The centre, which conducts about 230 operations on children and 70 on adults each year, has the UK's largest ECMO unit (a form of partial cardiopulmonary bypass) which oxygenates blood of critically ill patients.

It serves a population of about five million, with the next nearest similar unit in Birmingham, 40 miles (64.4km) away.

Mr Peak said they had been "planning for success" by expanding capacity in the intensive care unit and ward as well as recruiting more specialist staff.

"There are four units which provide ECMO and we are the largest," he said.

'Risk to the country'

"There seems to be an increasing need for children to be treated - our workload has gone up by 30% this year already, it is amazingly busy.

"That is the risk to the country. The surgery is important, it is our bread and butter but the ECMO is nationally important."

John Rigby, from the charity Heartlink, led the fight to save the unit.
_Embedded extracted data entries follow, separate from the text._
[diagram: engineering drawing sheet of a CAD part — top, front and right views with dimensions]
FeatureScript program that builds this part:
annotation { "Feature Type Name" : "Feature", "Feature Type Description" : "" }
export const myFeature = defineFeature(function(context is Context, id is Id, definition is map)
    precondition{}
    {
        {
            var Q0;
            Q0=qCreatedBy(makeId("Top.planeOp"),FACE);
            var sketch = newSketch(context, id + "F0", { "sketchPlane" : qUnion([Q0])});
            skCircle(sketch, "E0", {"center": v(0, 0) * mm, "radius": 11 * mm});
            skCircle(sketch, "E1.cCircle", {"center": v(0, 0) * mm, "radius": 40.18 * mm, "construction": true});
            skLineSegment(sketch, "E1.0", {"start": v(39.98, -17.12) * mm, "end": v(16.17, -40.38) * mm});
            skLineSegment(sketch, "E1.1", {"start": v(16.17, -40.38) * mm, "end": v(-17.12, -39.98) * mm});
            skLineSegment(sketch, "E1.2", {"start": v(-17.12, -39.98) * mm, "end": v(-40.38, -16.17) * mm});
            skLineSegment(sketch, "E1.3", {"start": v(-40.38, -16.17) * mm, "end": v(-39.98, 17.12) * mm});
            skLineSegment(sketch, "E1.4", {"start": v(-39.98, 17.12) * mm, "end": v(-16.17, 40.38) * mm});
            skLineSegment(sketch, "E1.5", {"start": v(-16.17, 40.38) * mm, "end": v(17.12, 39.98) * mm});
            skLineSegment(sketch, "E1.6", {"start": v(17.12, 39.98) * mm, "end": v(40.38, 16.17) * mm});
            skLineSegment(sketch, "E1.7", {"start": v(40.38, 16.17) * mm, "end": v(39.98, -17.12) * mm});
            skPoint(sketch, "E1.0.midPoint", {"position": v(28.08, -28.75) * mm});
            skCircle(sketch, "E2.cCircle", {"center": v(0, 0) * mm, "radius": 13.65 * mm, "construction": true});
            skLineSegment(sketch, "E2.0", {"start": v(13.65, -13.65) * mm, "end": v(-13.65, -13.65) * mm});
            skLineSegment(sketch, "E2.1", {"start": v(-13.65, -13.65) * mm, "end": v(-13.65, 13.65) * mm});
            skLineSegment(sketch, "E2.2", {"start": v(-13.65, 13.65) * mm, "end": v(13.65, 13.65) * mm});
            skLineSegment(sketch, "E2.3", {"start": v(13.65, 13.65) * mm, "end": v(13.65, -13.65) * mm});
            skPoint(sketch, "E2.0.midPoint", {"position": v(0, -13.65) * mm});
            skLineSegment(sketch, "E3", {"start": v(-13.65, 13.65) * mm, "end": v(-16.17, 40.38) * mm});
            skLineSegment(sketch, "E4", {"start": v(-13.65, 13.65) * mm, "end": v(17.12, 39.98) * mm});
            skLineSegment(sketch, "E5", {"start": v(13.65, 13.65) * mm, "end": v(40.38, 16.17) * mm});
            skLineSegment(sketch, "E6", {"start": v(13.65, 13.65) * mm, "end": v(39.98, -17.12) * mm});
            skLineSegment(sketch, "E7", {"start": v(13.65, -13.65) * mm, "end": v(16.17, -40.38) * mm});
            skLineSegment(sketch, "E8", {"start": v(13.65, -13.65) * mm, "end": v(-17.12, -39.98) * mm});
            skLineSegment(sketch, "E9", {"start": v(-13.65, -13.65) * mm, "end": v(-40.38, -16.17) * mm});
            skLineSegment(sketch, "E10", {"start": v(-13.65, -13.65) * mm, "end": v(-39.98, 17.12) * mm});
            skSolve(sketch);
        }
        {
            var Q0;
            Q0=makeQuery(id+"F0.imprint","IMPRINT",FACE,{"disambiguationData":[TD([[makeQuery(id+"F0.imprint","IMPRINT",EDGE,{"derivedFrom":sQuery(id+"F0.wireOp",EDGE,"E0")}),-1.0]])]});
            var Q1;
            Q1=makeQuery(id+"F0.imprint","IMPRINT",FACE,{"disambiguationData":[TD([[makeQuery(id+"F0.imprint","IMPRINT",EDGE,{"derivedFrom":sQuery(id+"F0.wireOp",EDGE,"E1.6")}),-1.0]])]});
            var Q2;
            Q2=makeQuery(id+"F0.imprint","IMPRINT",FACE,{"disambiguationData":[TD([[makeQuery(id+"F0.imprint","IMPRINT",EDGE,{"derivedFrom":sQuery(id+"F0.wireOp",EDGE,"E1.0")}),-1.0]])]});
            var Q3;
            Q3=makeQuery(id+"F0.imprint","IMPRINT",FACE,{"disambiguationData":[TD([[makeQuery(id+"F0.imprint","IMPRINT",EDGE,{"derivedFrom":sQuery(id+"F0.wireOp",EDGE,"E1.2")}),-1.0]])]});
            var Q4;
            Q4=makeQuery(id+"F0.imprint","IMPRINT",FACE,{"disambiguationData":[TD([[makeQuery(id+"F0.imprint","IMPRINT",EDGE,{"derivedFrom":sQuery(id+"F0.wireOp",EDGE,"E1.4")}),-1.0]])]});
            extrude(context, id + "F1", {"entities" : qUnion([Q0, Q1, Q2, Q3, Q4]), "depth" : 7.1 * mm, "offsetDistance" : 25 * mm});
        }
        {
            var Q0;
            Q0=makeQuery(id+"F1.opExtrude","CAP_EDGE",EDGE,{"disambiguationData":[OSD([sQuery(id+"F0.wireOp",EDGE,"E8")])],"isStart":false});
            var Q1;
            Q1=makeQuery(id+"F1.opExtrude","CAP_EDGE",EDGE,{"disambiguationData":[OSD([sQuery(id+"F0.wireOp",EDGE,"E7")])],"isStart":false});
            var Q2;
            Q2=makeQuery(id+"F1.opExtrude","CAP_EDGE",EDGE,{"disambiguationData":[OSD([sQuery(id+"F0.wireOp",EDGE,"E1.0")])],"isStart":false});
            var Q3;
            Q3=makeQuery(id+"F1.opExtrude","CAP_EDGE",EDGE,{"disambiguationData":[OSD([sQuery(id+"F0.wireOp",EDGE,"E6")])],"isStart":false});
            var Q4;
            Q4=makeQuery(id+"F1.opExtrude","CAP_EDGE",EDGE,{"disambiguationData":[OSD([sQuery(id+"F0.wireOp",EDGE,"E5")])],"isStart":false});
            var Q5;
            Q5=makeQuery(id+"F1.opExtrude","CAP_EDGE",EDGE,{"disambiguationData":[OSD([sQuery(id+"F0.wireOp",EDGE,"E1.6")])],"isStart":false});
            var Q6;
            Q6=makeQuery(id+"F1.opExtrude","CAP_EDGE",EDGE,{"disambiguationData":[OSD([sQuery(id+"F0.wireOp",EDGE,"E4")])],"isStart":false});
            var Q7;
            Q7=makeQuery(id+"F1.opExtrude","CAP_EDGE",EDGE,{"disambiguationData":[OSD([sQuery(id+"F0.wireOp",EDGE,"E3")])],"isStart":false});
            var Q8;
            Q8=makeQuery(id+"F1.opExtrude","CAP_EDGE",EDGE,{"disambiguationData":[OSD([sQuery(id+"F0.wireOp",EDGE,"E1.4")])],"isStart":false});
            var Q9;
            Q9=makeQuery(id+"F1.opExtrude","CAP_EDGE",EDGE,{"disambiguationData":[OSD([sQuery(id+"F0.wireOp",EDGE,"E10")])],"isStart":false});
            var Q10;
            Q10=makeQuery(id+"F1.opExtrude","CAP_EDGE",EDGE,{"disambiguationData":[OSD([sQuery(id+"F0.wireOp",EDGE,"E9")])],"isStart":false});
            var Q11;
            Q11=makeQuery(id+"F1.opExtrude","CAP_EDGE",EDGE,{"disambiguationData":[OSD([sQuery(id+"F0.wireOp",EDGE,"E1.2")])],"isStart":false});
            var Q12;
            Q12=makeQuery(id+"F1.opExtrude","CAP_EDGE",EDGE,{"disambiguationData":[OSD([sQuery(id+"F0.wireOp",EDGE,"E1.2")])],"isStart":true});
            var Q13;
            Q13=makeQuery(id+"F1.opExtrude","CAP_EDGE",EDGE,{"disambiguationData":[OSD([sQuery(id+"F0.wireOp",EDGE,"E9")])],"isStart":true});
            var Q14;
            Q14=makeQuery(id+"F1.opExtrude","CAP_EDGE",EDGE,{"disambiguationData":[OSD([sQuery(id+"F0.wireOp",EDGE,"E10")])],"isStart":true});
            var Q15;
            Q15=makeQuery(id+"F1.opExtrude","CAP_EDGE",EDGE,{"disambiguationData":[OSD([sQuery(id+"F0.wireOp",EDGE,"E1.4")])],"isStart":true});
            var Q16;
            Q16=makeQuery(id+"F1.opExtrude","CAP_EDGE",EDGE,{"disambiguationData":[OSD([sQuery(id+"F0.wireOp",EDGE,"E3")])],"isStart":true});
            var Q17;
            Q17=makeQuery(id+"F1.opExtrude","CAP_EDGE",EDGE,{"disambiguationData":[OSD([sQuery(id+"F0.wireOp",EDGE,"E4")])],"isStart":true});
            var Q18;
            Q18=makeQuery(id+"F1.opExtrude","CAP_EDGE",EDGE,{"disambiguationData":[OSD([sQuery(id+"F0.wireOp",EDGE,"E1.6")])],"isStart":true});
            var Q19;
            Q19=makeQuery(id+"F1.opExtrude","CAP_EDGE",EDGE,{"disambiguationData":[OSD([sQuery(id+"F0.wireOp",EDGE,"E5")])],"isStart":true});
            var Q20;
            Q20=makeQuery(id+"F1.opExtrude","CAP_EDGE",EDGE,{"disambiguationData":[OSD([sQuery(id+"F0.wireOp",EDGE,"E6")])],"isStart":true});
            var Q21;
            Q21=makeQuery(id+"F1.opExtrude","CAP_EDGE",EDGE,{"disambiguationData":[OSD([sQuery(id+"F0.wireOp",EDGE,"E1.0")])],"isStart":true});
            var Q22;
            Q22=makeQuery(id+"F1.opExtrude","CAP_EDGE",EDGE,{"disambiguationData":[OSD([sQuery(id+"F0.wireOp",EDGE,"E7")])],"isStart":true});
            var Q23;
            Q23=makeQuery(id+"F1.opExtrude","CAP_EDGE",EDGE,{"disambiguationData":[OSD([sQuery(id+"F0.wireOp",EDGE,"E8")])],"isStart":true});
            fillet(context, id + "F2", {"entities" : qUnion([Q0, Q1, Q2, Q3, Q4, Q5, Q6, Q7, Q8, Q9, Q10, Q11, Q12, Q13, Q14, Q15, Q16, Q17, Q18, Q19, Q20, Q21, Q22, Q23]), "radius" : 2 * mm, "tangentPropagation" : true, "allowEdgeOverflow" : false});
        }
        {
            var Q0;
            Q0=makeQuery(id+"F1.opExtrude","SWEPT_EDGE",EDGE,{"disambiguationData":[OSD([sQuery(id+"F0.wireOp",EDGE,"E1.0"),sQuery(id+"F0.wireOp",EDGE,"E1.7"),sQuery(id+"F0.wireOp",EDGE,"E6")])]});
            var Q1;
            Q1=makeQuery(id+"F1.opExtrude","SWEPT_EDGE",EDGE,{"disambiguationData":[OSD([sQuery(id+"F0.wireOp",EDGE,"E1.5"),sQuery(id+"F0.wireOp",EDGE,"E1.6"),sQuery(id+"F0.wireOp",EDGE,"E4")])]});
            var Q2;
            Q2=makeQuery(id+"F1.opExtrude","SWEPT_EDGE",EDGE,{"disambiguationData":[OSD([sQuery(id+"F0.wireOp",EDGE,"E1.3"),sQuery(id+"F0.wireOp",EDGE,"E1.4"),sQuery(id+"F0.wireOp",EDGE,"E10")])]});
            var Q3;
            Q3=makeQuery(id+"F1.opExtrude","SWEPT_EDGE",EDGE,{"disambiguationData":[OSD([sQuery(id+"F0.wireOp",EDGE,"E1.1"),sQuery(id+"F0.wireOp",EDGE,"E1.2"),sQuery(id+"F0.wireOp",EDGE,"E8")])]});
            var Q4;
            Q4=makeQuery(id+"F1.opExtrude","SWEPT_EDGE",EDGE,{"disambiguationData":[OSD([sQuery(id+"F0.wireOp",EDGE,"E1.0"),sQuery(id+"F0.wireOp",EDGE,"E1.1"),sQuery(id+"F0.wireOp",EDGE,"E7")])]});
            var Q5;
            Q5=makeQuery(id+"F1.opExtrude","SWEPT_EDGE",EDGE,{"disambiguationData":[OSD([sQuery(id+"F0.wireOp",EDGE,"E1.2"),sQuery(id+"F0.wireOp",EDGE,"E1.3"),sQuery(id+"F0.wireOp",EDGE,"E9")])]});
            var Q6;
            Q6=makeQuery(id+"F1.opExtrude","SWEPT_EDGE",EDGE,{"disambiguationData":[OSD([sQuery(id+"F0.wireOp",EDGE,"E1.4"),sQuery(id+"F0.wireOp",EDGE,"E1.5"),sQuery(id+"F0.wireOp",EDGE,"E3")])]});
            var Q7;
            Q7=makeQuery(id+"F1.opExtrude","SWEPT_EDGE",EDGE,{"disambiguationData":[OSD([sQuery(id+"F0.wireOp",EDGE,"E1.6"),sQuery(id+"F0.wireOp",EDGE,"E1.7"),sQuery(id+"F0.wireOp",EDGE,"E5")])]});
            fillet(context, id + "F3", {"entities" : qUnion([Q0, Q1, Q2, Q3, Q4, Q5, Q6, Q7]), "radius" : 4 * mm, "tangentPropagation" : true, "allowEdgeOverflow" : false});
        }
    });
"My daughter was treated at the ECMO unit and without it we would have lost her, so I have a strong emotional attachment," he said.

"We have had tremendous support from people of Leicestershire and the East Midlands.

"Everybody has a good experience of Glenfield, nobody has a bad word for it and the service there is unique to any other hospital I know, it is very personal."

He added: "Heartlink has provided Glenfield with parents' accommodation, a helicopter pad, a quiet garden - the facilities are excellent. They would be difficult to replicate elsewhere."